### TASK 1
Convert the lines of music notation in the records below into a Markdown table with the columns "Row" and "Line." Number each row and omit blank lines.

### PAGE EXTRACT
□ □ □

# I said I wouldn't. Then I Did.



## LDUBS (Mar 19, 2018)

I sold my 15' Klamath boat back to the dealer (couldn’t salvage my TB ruler decal so I’ll have to order a new one). I bought a Gregor 18’ walk-thru windshield boat with a 50 Honda. I liked the old boat. The new one is roomier in just about every aspect. Delivery about 2 months. 

I will be boat-less for the time being. Mrs Ldubs says being boat-less means I can handle a longer honey-do list. Just goes to prove there are hidden costs. LOL

Here is a photo of the boat with Mrs Ldubs giving her seal of approval.


----------



## Bearclaw (Mar 19, 2018)

Very nice Mr. Ldubs. I'm sure that top will make the rainy day trips good also. Post us up some pictures when you get it. I love those west coast style boats. You don't see many on the east coast with the foreword helm and top.


----------



## Bearclaw (Mar 19, 2018)

Do you know the name or make of the rod holders that are down each side of the boat? I've looked but can't seem to find any like them.


----------



## LDUBS (Mar 20, 2018)

Bearclaw said:


> Do you know the name or make of the rod holders that are down each side of the boat? I've looked but can't seem to find any like them.



Bearclaw -- I sure don't. The dealer is about 100 miles away or I would swing by and ask. Next time I call them I'll try to find out and report back.


----------



## hounddog (Mar 20, 2018)

Wow LDUBS! That's nice! We'll need a review after you get it.
I've been curious about the Honda motors.


----------



## Stumpalump (Mar 20, 2018)

Congratulations on the new addition to the family! I love my man sized 18' tin with the 48hp. Yours is even better. I could not think of a better all around boat than what you bought. Nice job!


----------



## EZ707 (Mar 20, 2018)

Awesome boat. I was thinking of financing a Gregor 18 Seahawk this year but ended up trading some alcohol for a 1988 17.3 foot Lund Rebel.


Sent from my iPhone using Tapatalk


----------



## WV1951 (Mar 20, 2018)

Dang! Nice boat. I sure don't remember getting that much of an increase in my social security check this year.


----------



## LDUBS (Mar 22, 2018)

Thanks everyone. I got the sportsman model which is a kind of pared down version of the windshield models. Deadweight is about 750 lbs. The Honda 50 four-stroke weighs in at only 215 lbs which seems very light considering the 4-stroke Merc 25 on my old boat was 187 pounds. I'm wondering if the weight of the PT&T is included. Anyway, based on comparable performance test data I think it will do OK for my needs. 

No, Uncle Sam sure didn't give us a bump, though the market was pretty darn good.  

Stump -- those Bayrunners are everyone's favorites. I just didn't want a center console for what I do. 

EZ707-- must have been good stuff! Congrats.


----------



## ncfishin (Mar 22, 2018)

□ □ □

### EXTRACTED DATA
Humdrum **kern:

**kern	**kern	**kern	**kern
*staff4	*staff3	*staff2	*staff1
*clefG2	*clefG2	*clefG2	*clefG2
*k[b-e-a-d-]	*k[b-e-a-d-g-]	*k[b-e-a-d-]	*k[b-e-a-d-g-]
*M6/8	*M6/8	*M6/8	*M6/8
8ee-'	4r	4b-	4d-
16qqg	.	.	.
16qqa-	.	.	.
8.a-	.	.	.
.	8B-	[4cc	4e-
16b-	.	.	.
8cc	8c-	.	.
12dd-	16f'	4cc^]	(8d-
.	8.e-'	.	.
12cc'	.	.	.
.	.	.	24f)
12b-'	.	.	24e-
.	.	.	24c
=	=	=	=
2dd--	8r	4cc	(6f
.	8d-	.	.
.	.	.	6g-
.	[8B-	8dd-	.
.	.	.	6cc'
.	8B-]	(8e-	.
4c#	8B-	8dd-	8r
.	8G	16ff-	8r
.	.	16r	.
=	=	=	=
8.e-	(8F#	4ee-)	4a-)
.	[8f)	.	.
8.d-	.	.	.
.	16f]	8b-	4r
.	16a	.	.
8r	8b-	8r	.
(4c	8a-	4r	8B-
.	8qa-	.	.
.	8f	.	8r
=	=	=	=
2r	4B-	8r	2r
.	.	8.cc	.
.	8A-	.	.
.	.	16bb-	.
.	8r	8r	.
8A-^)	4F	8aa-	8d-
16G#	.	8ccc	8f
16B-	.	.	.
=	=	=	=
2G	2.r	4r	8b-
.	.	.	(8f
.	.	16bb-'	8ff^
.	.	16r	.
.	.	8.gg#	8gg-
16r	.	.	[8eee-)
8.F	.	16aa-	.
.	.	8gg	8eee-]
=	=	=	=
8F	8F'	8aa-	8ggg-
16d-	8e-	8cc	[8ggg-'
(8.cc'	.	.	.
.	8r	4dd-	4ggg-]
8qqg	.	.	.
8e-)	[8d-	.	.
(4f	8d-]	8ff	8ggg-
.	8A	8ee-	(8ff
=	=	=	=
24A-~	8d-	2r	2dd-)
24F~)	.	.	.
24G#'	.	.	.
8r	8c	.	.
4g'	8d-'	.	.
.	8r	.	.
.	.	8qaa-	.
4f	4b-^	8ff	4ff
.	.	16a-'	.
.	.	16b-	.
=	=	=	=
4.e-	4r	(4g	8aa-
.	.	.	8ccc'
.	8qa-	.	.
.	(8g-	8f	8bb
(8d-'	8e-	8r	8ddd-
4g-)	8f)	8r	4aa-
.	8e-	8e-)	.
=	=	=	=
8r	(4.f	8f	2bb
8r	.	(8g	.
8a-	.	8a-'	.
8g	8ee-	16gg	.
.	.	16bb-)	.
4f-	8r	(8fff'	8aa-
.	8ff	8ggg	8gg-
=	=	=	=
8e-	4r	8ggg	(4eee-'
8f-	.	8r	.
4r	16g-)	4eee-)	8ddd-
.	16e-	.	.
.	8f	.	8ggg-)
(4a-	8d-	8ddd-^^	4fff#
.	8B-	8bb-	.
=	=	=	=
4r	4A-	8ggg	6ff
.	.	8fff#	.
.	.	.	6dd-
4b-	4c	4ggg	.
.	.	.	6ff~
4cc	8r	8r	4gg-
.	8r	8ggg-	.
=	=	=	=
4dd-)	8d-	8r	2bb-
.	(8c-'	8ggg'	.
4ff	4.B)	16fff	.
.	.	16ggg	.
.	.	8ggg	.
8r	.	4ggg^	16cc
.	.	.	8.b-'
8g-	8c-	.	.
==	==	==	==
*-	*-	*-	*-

□ □ □

### TASK 2
Reproduce the forum thread about the new boat from "## LDUBS (Mar 22, 2018)" to "pretty darn good.", replacing "Uncle Sam" with "the government".

### WORKED SOLUTION 1
| Row | Line |
|---|---|
| 1 | Humdrum **kern: |
| 2 | **kern	**kern	**kern	**kern |
| 3 | *staff4	*staff3	*staff2	*staff1 |
| 4 | *clefG2	*clefG2	*clefG2	*clefG2 |
| 5 | *k[b-e-a-d-]	*k[b-e-a-d-g-]	*k[b-e-a-d-]	*k[b-e-a-d-g-] |
| 6 | *M6/8	*M6/8	*M6/8	*M6/8 |
| 7 | 8ee-'	4r	4b-	4d- |
| 8 | 16qqg	.	.	. |
| 9 | 16qqa-	.	.	. |
| 10 | 8.a-	.	.	. |
| 11 | .	8B-	[4cc	4e- |
| 12 | 16b-	.	.	. |
| 13 | 8cc	8c-	.	. |
| 14 | 12dd-	16f'	4cc^]	(8d- |
| 15 | .	8.e-'	.	. |
| 16 | 12cc'	.	.	. |
| 17 | .	.	.	24f) |
| 18 | 12b-'	.	.	24e- |
| 19 | .	.	.	24c |
| 20 | =	=	=	= |
| 21 | 2dd--	8r	4cc	(6f |
| 22 | .	8d-	.	. |
| 23 | .	.	.	6g- |
| 24 | .	[8B-	8dd-	. |
| 25 | .	.	.	6cc' |
| 26 | .	8B-]	(8e-	. |
| 27 | 4c#	8B-	8dd-	8r |
| 28 | .	8G	16ff-	8r |
| 29 | .	.	16r	. |
| 30 | =	=	=	= |
| 31 | 8.e-	(8F#	4ee-)	4a-) |
| 32 | .	[8f)	.	. |
| 33 | 8.d-	.	.	. |
| 34 | .	16f]	8b-	4r |
| 35 | .	16a	.	. |
| 36 | 8r	8b-	8r	. |
| 37 | (4c	8a-	4r	8B- |
| 38 | .	8qa-	.	. |
| 39 | .	8f	.	8r |
| 40 | =	=	=	= |
| 41 | 2r	4B-	8r	2r |
| 42 | .	.	8.cc	. |
| 43 | .	8A-	.	. |
| 44 | .	.	16bb-	. |
| 45 | .	8r	8r	. |
| 46 | 8A-^)	4F	8aa-	8d- |
| 47 | 16G#	.	8ccc	8f |
| 48 | 16B-	.	.	. |
| 49 | =	=	=	= |
| 50 | 2G	2.r	4r	8b- |
| 51 | .	.	.	(8f |
| 52 | .	.	16bb-'	8ff^ |
| 53 | .	.	16r	. |
| 54 | .	.	8.gg#	8gg- |
| 55 | 16r	.	.	[8eee-) |
| 56 | 8.F	.	16aa-	. |
| 57 | .	.	8gg	8eee-] |
| 58 | =	=	=	= |
| 59 | 8F	8F'	8aa-	8ggg- |
| 60 | 16d-	8e-	8cc	[8ggg-' |
| 61 | (8.cc'	.	.	. |
| 62 | .	8r	4dd-	4ggg-] |
| 63 | 8qqg	.	.	. |
| 64 | 8e-)	[8d-	.	. |
| 65 | (4f	8d-]	8ff	8ggg- |
| 66 | .	8A	8ee-	(8ff |
| 67 | =	=	=	= |
| 68 | 24A-~	8d-	2r	2dd-) |
| 69 | 24F~)	.	.	. |
| 70 | 24G#'	.	.	. |
| 71 | 8r	8c	.	. |
| 72 | 4g'	8d-'	.	. |
| 73 | .	8r	.	. |
| 74 | .	.	8qaa-	. |
| 75 | 4f	4b-^	8ff	4ff |
| 76 | .	.	16a-'	. |
| 77 | .	.	16b-	. |
| 78 | =	=	=	= |
| 79 | 4.e-	4r	(4g	8aa- |
| 80 | .	.	.	8ccc' |
| 81 | .	8qa-	.	. |
| 82 | .	(8g-	8f	8bb |
| 83 | (8d-'	8e-	8r	8ddd- |
| 84 | 4g-)	8f)	8r	4aa- |
| 85 | .	8e-	8e-)	. |
| 86 | =	=	=	= |
| 87 | 8r	(4.f	8f	2bb |
| 88 | 8r	.	(8g	. |
| 89 | 8a-	.	8a-'	. |
| 90 | 8g	8ee-	16gg	. |
| 91 | .	.	16bb-)	. |
| 92 | 4f-	8r	(8fff'	8aa- |
| 93 | .	8ff	8ggg	8gg- |
| 94 | =	=	=	= |
| 95 | 8e-	4r	8ggg	(4eee-' |
| 96 | 8f-	.	8r	. |
| 97 | 4r	16g-)	4eee-)	8ddd- |
| 98 | .	16e-	.	. |
| 99 | .	8f	.	8ggg-) |
| 100 | (4a-	8d-	8ddd-^^	4fff# |
| 101 | .	8B-	8bb-	. |
| 102 | =	=	=	= |
| 103 | 4r	4A-	8ggg	6ff |
| 104 | .	.	8fff#	. |
| 105 | .	.	.	6dd- |
| 106 | 4b-	4c	4ggg	. |
| 107 | .	.	.	6ff~ |
| 108 | 4cc	8r	8r	4gg- |
| 109 | .	8r	8ggg-	. |
| 110 | =	=	=	= |
| 111 | 4dd-)	8d-	8r	2bb- |
| 112 | .	(8c-'	8ggg'	. |
| 113 | 4ff	4.B)	16fff	. |
| 114 | .	.	16ggg	. |
| 115 | .	.	8ggg	. |
| 116 | 8r	.	4ggg^	16cc |
| 117 | .	.	.	8.b-' |
| 118 | 8g-	8c-	.	. |
| 119 | ==	==	==	== |
| 120 | *-	*-	*-	*- |

### WORKED SOLUTION 2
## LDUBS (Mar 22, 2018)

Thanks everyone. I got the sportsman model which is a kind of pared down version of the windshield models. Deadweight is about 750 lbs. The Honda 50 four-stroke weighs in at only 215 lbs which seems very light considering the 4-stroke Merc 25 on my old boat was 187 pounds. I'm wondering if the weight of the PT&T is included. Anyway, based on comparable performance test data I think it will do OK for my needs. 

No, the government sure didn't give us a bump, though the market was pretty darn good.